*Aufgabe*.
Beantworte anhand des Textes zum Leica-Jubiläum diese Fragen:
1. In welchem Jahr begann mit dem ersten Prototypen von Oskar Barnack alles?
2. In welcher Stückzahl ist die neue Filmkamera aufgelegt?
3. Ab welchem Jahr übernahm Andreas Kaufmann die Firma?

*Ausgewählter Text*.
+++
Wetzlar. Natürlich ist das Gebäude schön. Außen in dezentem Grau gehalten, innen alles in Schwarz und Weiß, fließende Formen, weil die Architektur an ein Fernglas und ein Objektiv erinnern soll, gewölbtes Glas, raffinierte Kühlsysteme - es könnte auch von Apple sein.
Ein neues Firmengebäude also für Leica, dort, wo 1914 mit dem ersten Prototypen von Oskar Barnack alles begonnen hat. Im hessischen Wetzlar feierte der deutsche Kamerahersteller am Freitag mit etwa 2500 Gästen üppig sein 100-Jahr-Jubiläum mit der Einweihung der neuen Zentrale.

Wie aber begeht ein Kamerahersteller, Leica noch dazu, sein Jubiläum richtig? Mit einer neuen Kamera! In Leicas Fall in limitierter Auflage (naheliegenderweise 100 Stück) und unkonventionell: In der Welt des Digitalen stellte Leica eine neue Filmkamera vor.

„Sie passt zu uns", meint Produktmanager Stefan Daniel über die Leica M-A. Die Kamera soll in der Nachfolge der Ur-Leica aus dem Jahr 1914 stehen, modern gebaut und designt, aber mit einem Tuch-Schlitzverschluss, einem abnehmbaren Bodendeckel und ohne Belichtungsmesser. Vorerst gibt es die M-A nur im limitierten Kofferset zusammen mit einer anderen, sehr untypischen, aber daher sehr Leica-typischen Kamera: der digitalen Monochrom, die nur Schwarz-Weiß-Bilder machen kann. Mit solchen Produkten schürt man den Mythos (siehe dazu „Eine Kamera wie ein heißer Kuss", 100 Jahre Leica, in der „Presse am Sonntag").

Solche Extravaganzen können sich die Deutschen wieder leisten, seit ein Österreicher sie gerettet hat. Anfang der 2000er-Jahre stand Leica vor dem Bankrott, weil man am früheren Firmensitz in Solms den Wechsel von der Film- zur Digitalfotografie beharrlich ignoriert hatte. Der Salzburger Andreas Kaufmann, einer der Millionenerben der Papierfabrik Frantschach, übernahm ab 2004 die Firma, steckte viel Geld in die Entwicklung und sanierte sie mit neuen Produkten, unter anderem einer digitalen M-Sucherkamera. Mittlerweile schreibt man wieder Gewinne, wächst und ist trotz neuer Zentrale weitgehend schuldenfrei.
+++
*Die Daten*.
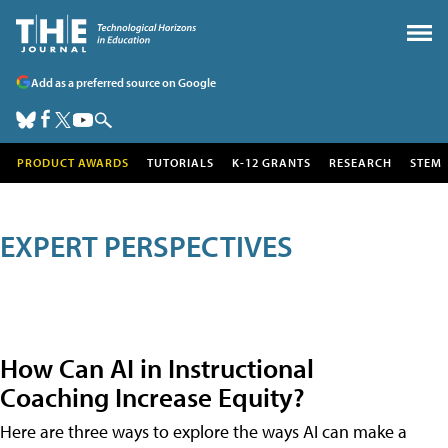
Add as a preferred source on Google
PRODUCT AWARDS
TUTORIALS
K-12 GRANTS
RESEARCH
STEM
EXPERT PERSPECTIVES
How Can AI in Instructional
Coaching Increase Equity?
Here are three ways to explore the ways AI can make a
+++
*Lösung*.
1. 1914
2. 100 Stück
3. 2004